* What you have to do
Every line of the records must be repeated exactly; pictures stay out.

* Provided records
+ + + +

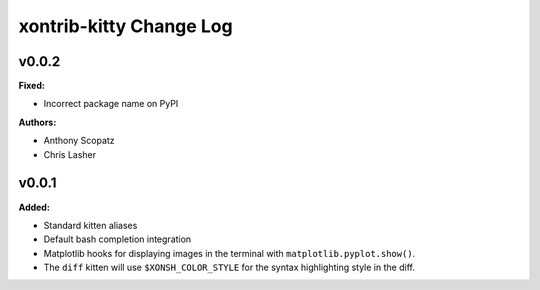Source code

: ========================
xontrib-kitty Change Log
========================

.. current developments

v0.0.2
====================

**Fixed:**

* Incorrect package name on PyPI

**Authors:**

* Anthony Scopatz
* Chris Lasher



v0.0.1
====================

**Added:**

* Standard kitten aliases
* Default bash completion integration
* Matplotlib hooks for displaying images in the terminal with
  ``matplotlib.pyplot.show()``.
* The ``diff`` kitten will use ``$XONSH_COLOR_STYLE`` for the
  syntax highlighting style in the diff.



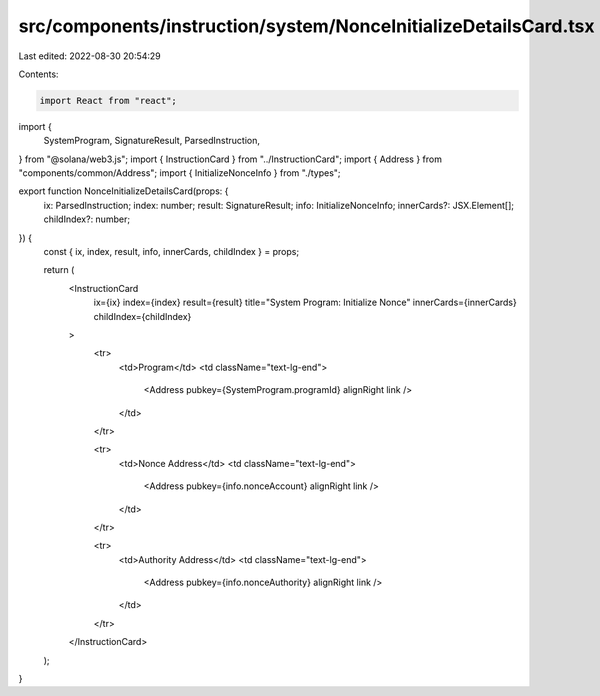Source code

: src/components/instruction/system/NonceInitializeDetailsCard.tsx
================================================================

Last edited: 2022-08-30 20:54:29

Contents:

.. code-block:: tsx

    import React from "react";
import {
  SystemProgram,
  SignatureResult,
  ParsedInstruction,
} from "@solana/web3.js";
import { InstructionCard } from "../InstructionCard";
import { Address } from "components/common/Address";
import { InitializeNonceInfo } from "./types";

export function NonceInitializeDetailsCard(props: {
  ix: ParsedInstruction;
  index: number;
  result: SignatureResult;
  info: InitializeNonceInfo;
  innerCards?: JSX.Element[];
  childIndex?: number;
}) {
  const { ix, index, result, info, innerCards, childIndex } = props;

  return (
    <InstructionCard
      ix={ix}
      index={index}
      result={result}
      title="System Program: Initialize Nonce"
      innerCards={innerCards}
      childIndex={childIndex}
    >
      <tr>
        <td>Program</td>
        <td className="text-lg-end">
          <Address pubkey={SystemProgram.programId} alignRight link />
        </td>
      </tr>

      <tr>
        <td>Nonce Address</td>
        <td className="text-lg-end">
          <Address pubkey={info.nonceAccount} alignRight link />
        </td>
      </tr>

      <tr>
        <td>Authority Address</td>
        <td className="text-lg-end">
          <Address pubkey={info.nonceAuthority} alignRight link />
        </td>
      </tr>
    </InstructionCard>
  );
}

+ + + +

* Reply
Source code

: ========================
xontrib-kitty Change Log
========================

.. current developments

v0.0.2
====================

**Fixed:**

* Incorrect package name on PyPI

**Authors:**

* Anthony Scopatz
* Chris Lasher



v0.0.1
====================

**Added:**

* Standard kitten aliases
* Default bash completion integration
* Matplotlib hooks for displaying images in the terminal with
  ``matplotlib.pyplot.show()``.
* The ``diff`` kitten will use ``$XONSH_COLOR_STYLE`` for the
  syntax highlighting style in the diff.



Source code

: src/components/instruction/system/NonceInitializeDetailsCard.tsx
================================================================

Last edited: 2022-08-30 20:54:29

Contents:

.. code-block:: tsx

    import React from "react";
import {
  SystemProgram,
  SignatureResult,
  ParsedInstruction,
} from "@solana/web3.js";
import { InstructionCard } from "../InstructionCard";
import { Address } from "components/common/Address";
import { InitializeNonceInfo } from "./types";

export function NonceInitializeDetailsCard(props: {
  ix: ParsedInstruction;
  index: number;
  result: SignatureResult;
  info: InitializeNonceInfo;
  innerCards?: JSX.Element[];
  childIndex?: number;
}) {
  const { ix, index, result, info, innerCards, childIndex } = props;

  return (
    <InstructionCard
      ix={ix}
      index={index}
      result={result}
      title="System Program: Initialize Nonce"
      innerCards={innerCards}
      childIndex={childIndex}
    >
      <tr>
        <td>Program</td>
        <td className="text-lg-end">
          <Address pubkey={SystemProgram.programId} alignRight link />
        </td>
      </tr>

      <tr>
        <td>Nonce Address</td>
        <td className="text-lg-end">
          <Address pubkey={info.nonceAccount} alignRight link />
        </td>
      </tr>

      <tr>
        <td>Authority Address</td>
        <td className="text-lg-end">
          <Address pubkey={info.nonceAuthority} alignRight link />
        </td>
      </tr>
    </InstructionCard>
  );
}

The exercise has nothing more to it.